The jurisdiction of South Africa’s competition authorities is being questioned by some of the banks implicated in an alleged foreign exchange cartel.
The Competition Commission this week filed additional papers to the Competition Tribunal, making its argument for why banks with no presence in South Africa can be prosecuted locally.
This issue will most likely be the first thing argued before the tribunal later this year, potentially letting more than half the banks implicated in the alleged currency trading cartel off the hook.
Some of the banks raised the issue at a prehearing at the tribunal on March 10.
The jurisdiction argument splits the banks into two groups – the eight that actually have offices in South Africa and are registered as authorised dealers by the finance minister, and the 10 that are wholly foreign, but trade the rand from New York and London.
In the new affidavit, the commission’s inspector Mfundo Ngobese said that the first group conducted their alleged collusion from within South Africa.
The rest may not have done anything in South Africa, but “their conduct had an effect within the country in that they manipulated the value of the rand”.
Sipho Ngwema, spokesperson for the commission, said: “The commission has made its case for jurisdiction. The ball is now in the banks’ court.”
Even if the collusion did not involve any South African clients, the commission still believes it has jurisdiction.
Ngwema told City Press that there were precedents where foreign companies had been prosecuted by local competition authorities.
“The test is not that a firm is in South Africa, but whether the conduct of the firm has an effect in South Africa. It doesn’t matter whether the effect is positive or negative,” he said.
“As long as it involves the currency of the Republic of South Africa, [we have jurisdiction].
“If they dispute it, they should indicate their basis for such a dispute. If necessary, both the commission and the banks may have to produce evidence to support their respective positions,” Ngwema said.
In February, Competition Commissioner Tembinkosi Bonakele said in Parliament that it would require a “far more detailed study” to establish how the collusion between currency traders affected South Africans.
Legally speaking, the effect does not need to be quantified to find banks guilty of collusion.
This reasoning around jurisdiction will most likely also become key to whatever fines, if any, ultimately get levied.

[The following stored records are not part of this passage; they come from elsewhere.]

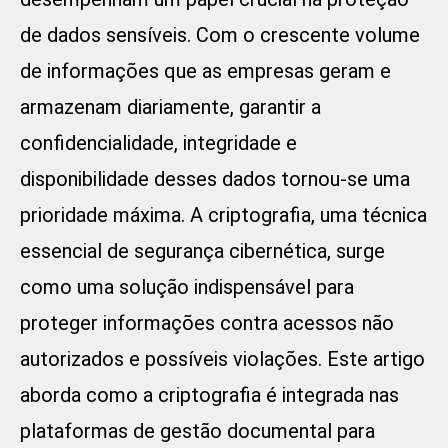
de dados sensíveis. Com o crescente volume
de informações que as empresas geram e
armazenam diariamente, garantir a
confidencialidade, integridade e
disponibilidade desses dados tornou-se uma
prioridade máxima. A criptografia, uma técnica
essencial de segurança cibernética, surge
como uma solução indispensável para
proteger informações contra acessos não
autorizados e possíveis violações. Este artigo
aborda como a criptografia é integrada nas
plataformas de gestão documental para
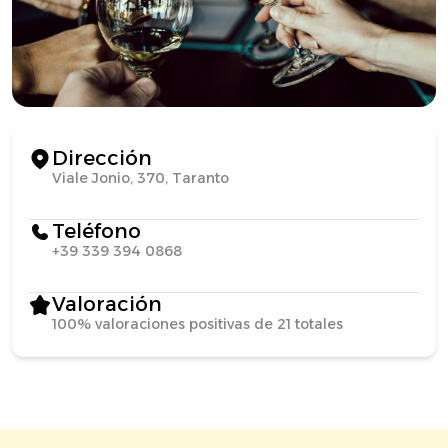
Dirección
Viale Jonio, 370, Taranto
Teléfono
+39 339 394 0868
Valoración
100% valoraciones positivas de 21 totales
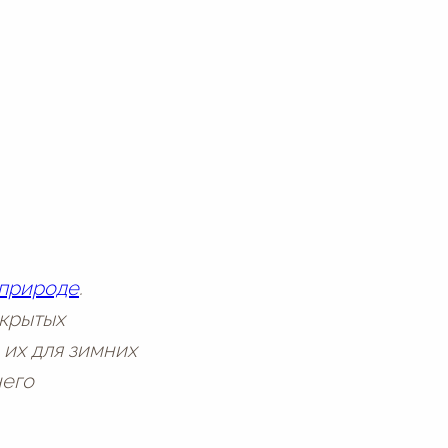
 природе
.
акрытых
 их для зимних
него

The Competition Act allows fines of up to 10% of revenue made in South Africa.
The recent settlement fine agreed to by Citibank in the currency case amounted to 4% of its South African revenue in 2015 (about R70 million), but not revenue specifically linked to its currency trading operation.
The wholly foreign banks challenging the jurisdiction of the tribunal could argue that they had no revenue in South Africa.
Asked on which revenue basis the commission would try to get fines imposed, Ngwema said that “this will be on a case-bycase basis”.
“In the main, the revenue generated from trading with the rand will be the starting point,” he said.